I read a meme the other day that said something like, "I want to be a Pinterest Mom, but I'm more of an Amazon Prime type of Mom." Replace mom with "Army Wife" and slap my picture on it because that's me and my deployment rituals.
Last year during my soldier's deployment to Iraq I ran out of things to send him within three weeks of him leaving. He was gone for six months.
I have to admit, I seriously admire the military spouses among us who excel at the ever elusive "box." It becomes an entire family affair with the kids putting in special notes, gifts and choosing a theme. I've seen the lengths you've gone to on Pinterest and might have even snapped a photo of it and sent it to my husband with a message along the lines of, "One of these days your wife will get around to being this good!" I imagine your spouse opening up those delightful boxes with extreme joy and appreciation for you breaking up monotonous days that surely feel a bit like the movie Groundhog Day.
This kind of thing is a talent I do not possess.
Thankfully, I know from talking to other spouses that I'm not alone. Some of us are brilliantly creative. It's how you show your appreciation for what your service member does for your family and for our country. There's a subset of us, however, that just aren't that great at the crafty stuff. We all have areas in which we shine and deployment boxes (or anything that involves a glue gun) are just not my gift.

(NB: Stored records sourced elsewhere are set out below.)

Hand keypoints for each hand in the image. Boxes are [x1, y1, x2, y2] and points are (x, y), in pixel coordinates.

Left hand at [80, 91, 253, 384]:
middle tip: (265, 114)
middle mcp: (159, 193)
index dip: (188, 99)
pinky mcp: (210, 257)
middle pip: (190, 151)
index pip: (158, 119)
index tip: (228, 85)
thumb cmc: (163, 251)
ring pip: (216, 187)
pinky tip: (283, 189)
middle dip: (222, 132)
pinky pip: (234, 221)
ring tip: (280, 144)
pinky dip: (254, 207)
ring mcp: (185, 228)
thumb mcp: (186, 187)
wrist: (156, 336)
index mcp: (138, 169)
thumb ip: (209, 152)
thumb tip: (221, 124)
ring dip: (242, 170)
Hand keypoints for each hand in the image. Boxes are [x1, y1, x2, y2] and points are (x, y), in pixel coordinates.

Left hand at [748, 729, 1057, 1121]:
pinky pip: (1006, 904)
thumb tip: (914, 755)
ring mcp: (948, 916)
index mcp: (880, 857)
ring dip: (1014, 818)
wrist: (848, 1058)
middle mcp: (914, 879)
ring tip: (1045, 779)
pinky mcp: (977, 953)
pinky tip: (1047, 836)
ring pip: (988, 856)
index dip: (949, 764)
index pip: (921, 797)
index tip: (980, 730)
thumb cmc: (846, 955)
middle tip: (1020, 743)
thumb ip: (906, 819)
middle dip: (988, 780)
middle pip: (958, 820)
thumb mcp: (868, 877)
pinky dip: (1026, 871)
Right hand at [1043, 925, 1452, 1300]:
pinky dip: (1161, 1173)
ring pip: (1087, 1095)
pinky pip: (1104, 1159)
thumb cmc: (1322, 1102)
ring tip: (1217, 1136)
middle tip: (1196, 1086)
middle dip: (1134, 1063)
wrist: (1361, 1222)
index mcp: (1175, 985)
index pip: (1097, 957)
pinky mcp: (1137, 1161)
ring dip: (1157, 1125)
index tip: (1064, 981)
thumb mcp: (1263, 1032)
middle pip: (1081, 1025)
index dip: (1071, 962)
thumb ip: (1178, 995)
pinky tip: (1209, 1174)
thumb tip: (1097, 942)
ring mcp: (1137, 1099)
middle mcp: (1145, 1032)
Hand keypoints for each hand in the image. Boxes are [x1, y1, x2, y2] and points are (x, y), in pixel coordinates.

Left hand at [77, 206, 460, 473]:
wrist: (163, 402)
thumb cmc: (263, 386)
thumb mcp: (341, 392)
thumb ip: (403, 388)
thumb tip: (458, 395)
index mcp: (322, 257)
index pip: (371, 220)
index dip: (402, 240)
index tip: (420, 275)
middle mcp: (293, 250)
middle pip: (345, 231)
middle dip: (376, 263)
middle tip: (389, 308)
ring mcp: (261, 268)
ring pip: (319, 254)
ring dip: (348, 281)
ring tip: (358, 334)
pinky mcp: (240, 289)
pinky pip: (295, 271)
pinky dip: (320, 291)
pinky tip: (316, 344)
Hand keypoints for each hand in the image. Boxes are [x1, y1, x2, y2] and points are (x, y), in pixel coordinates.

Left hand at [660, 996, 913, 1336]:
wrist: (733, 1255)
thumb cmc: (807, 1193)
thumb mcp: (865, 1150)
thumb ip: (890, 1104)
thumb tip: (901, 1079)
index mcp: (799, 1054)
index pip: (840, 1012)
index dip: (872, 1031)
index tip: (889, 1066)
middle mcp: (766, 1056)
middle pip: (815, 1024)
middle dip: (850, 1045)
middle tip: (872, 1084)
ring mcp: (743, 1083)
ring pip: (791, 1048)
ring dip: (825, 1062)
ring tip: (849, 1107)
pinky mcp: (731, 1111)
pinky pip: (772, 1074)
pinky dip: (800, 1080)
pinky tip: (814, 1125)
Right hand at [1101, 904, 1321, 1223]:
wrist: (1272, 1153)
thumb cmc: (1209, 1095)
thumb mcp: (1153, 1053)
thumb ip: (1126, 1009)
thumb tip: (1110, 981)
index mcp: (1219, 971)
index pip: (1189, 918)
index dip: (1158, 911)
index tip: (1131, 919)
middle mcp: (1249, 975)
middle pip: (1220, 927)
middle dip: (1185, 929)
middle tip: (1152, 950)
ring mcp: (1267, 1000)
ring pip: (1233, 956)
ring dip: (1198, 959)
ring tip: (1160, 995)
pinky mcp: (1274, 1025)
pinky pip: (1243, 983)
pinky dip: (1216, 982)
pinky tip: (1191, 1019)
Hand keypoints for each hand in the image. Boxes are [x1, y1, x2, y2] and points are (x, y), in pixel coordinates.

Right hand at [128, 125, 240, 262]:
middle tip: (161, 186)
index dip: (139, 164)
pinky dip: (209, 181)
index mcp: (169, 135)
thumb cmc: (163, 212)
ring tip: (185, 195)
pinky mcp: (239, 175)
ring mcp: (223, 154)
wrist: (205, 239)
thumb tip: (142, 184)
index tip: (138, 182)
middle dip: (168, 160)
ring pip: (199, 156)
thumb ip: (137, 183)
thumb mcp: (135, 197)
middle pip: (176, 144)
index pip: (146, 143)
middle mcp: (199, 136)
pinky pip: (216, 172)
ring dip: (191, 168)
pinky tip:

Have I said thank goodness for Amazon? Because ordering online is definitely a place where I shine.
I'm also terrible at answering my phone in general and that does not change during a deployment. I miss calls all the time. Why is it that their availability to talk always coincides with us being busy and not hearing the phone? Social media is a complete savior in this area. Whether we can actually hear their voice that day or not, we can send the latest pictures, funny stories and notes from the kids.
I know that there are some of you out there reading this that are rolling your eyes and thinking "With all your husband does for our country, the least you can do is send him a box and answer your phone." To some extent that is true; I have definite room for improvement in this area. What is also true is that whether we want it to or not, life goes on when our service members deploy...and now the bulk of that "life" -- the day to day responsibilities of your family -- just doubled for the person on the home front.
For every spouse that excels at mailing her Marine packages, there's another who wakes up at 2:45 am every morning to talk to her Airman.
Somewhere there's a Navy wife who is celebrating getting her kids to bed on time sans tears (hers or the kids) and there's an Army wife who is rocking her weight loss goals while her soldier is gone.
The point is that we all get through these tough separations the best we can. We throw ourselves into doing what makes us feel as if we have it "together" -- and together looks different to all of us. My together means that while he may not get a cute St. Patrick's Day themed package, he can rest well knowing that his family is happy, healthy and thriving.
And now that I think of it... the fact that our loved ones are returning to us knowing we've taken care of what's most important to them (their family) means that, perhaps, we aren't that bad at this whole deployment thing after all.